Maybe the scaling relationship is different, but it can’t be all that radically different. It might be a useful exercise to see how much the cost-benefit trade-off changes if, say, a Z-fold increase in price results in a Z^(1.5)-fold decrease in use rates.  But first two caveats. 1) You don’t get to propose something implausible (like a Z^5 scaling law or some other extreme relationship). And 2)  your proposed relationship must be consistent with empirical estimates of “elasticity”. Demand for drugs is actually highly *inelastic*, so the real relationship is probably more like a Z^(0.5)  or Z-raised-to-some-other-fraction-less-than-one scaling law, such that doubling the price gets you *less* than a halving of drug use.

The enterprise of drug prohibition looks implausible on a cursory analysis. An absolutely thorough analysis would explicitly draw supply and demand curves and measure consumer and producer surpluses per those neat Economics 101 diagrams, but my overall point will stand. You might achieve a small deterrence at a small cost, or a moderate deterrent at a moderate cost, or a great deterrence at a great cost. But the cost of drug prohibition scales at least as fast as the benefit, and most likely (injecting what is known about the inelasticity of drug demand) faster. We don’t get an enormous benefit just by declaring drugs illegal. It’s not an on-off switch that we can simply switch to “off.” It’s a throttle. It’s a continuously adjustable lever. If drug warriors are hoping to achieve a large deterrent effect at a low cost, they are deluding themselves. To convince someone to stop using, you can’t just wag your finger and say “No.” To achieve real deterrence, you must pre-commit to some form of harsh punishment (comparable in harshness to the inherent dangers of the drug itself). Some people will continue to use, which means you must pre-commit to tracking down those individuals and carrying out the horrible punishment.

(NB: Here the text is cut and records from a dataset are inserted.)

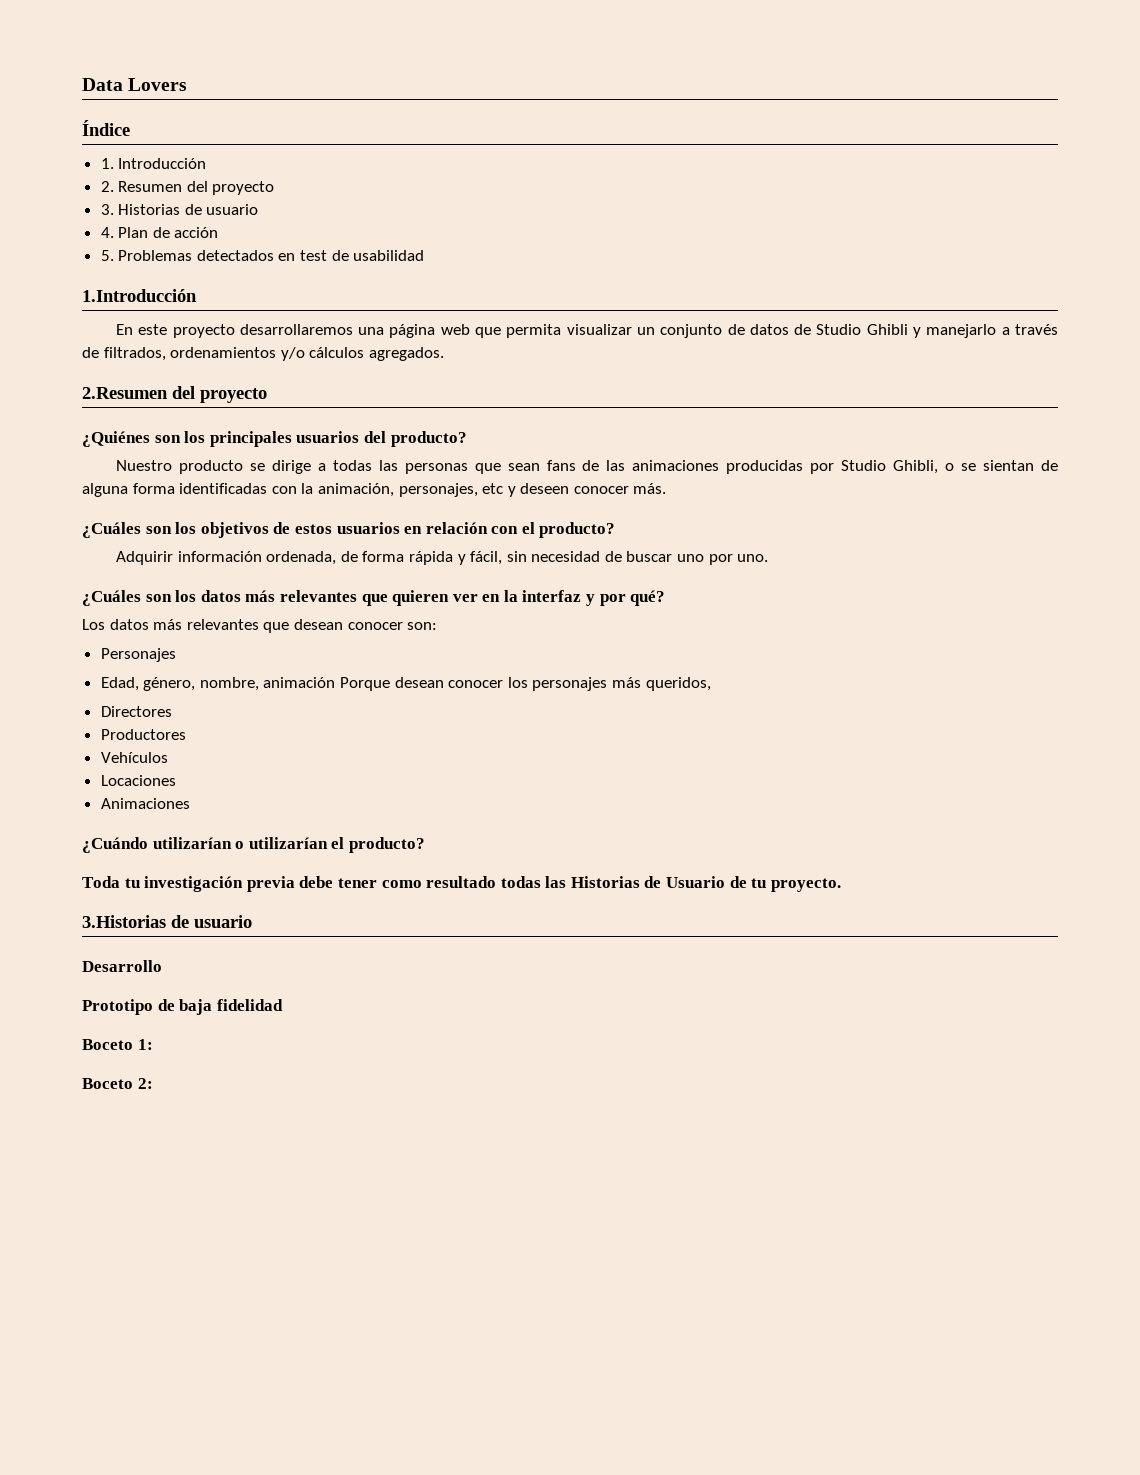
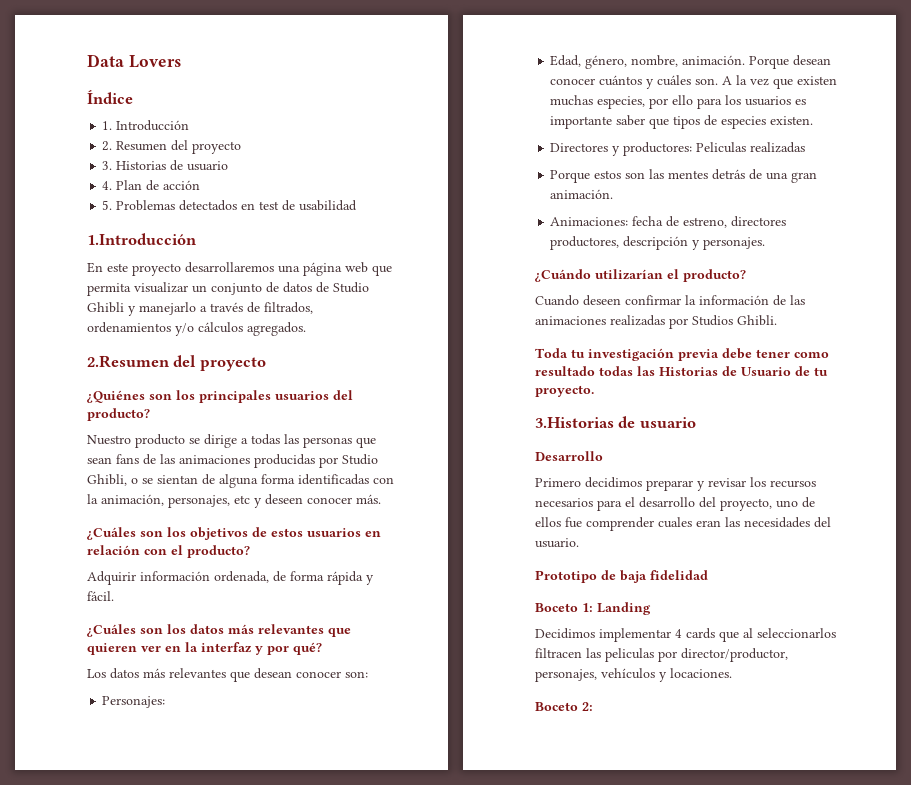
[470,551,769,565] fácil, sin necesidad de buscar uno por uno. -> [87,591,114,601] fácil.
[100,648,176,662] Personajes -> [102,696,166,708] Personajes:
[263,677,336,688] animación -> [682,55,746,65] animación.
[507,677,711,691] [100,706,172,717] [100,729,186,740] [100,752,168,763] [100,775,176,786] [100,798,190,809] los personajes más queridos, // Directores // Productores // Vehículos // Locaciones // Animaciones -> [599,75,838,89] [550,95,807,109] [550,115,814,129] [550,142,806,156] [550,169,818,183] [550,189,614,199] [550,216,787,228] [550,236,766,250] cuántos y cuáles son. A la vez que existen muchas especies, por ello para los usuarios es importante saber que tipos de especies existen. // Directores y productores: Peliculas realizadas // Porque estos son las mentes detrás de una gran animación. // Animaciones: fecha de estreno, directores productores, descripción y personajes.
[235,837,425,853] o utilizarían el producto? -> [667,269,746,282] [535,295,805,306] [535,315,777,329] el producto? // Cuando deseen confirmar la información de las animaciones realizadas por Studios Ghibli.
(162, 966) none -> [535,477,816,491] [535,497,815,511] [535,517,831,531] [535,538,579,548] // Primero decidimos preparar y revisar los recursos necesarios para el desarrollo del proyecto, uno de ellos fue comprender cuales eran las necesidades del usuario.
(153, 1044) none -> [597,602,651,615] [535,628,836,642] [535,648,788,662] [535,668,732,682] Landing // Decidimos implementar 4 cards que al seleccionarlos filtracen las peliculas por director/productor, personajes, vehículos y locaciones.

Let me give a little flavor to what I’m talking about. Phrases like “cost-benefit analysis” and “raising the price from X to Y” sound a little dry and technocratic. The real-world consequences of drug prohibition are soul-wrenching. “Raising the cost from X to Y” involves forcibly removing children from their parents, throwing victimless drug users into prison with hardened criminals, subjecting intravenous drug users to the dangers of wildly varying heroin potency and unknown adulterants (like fentanyl), denying those same IV drug users clean needles (subjecting them to an epidemic of blood-borne pathogens), harassing dozens of innocent motorists or pedestrians for each “guilty” one, denying sick people the only medicine that makes them feel well, and (let’s not forget) denying a perfectly safe thrill to those drug users who never cause any harm to themselves or others. That’s hardly a full list of the negative consequences of drug prohibition. I could go on for pages, but you get the point. Inject some humanity back into the above calculus, and the war on drugs isn’t just contradicted by some dry cost-benefit analysis. It’s unconscionable. It’s a moral abomination. Given that there are perfectly serviceable alternative policies, often referred to as “harm reduction,” our current prohibition regime is particularly wicked and foolish. It’s time to try something else.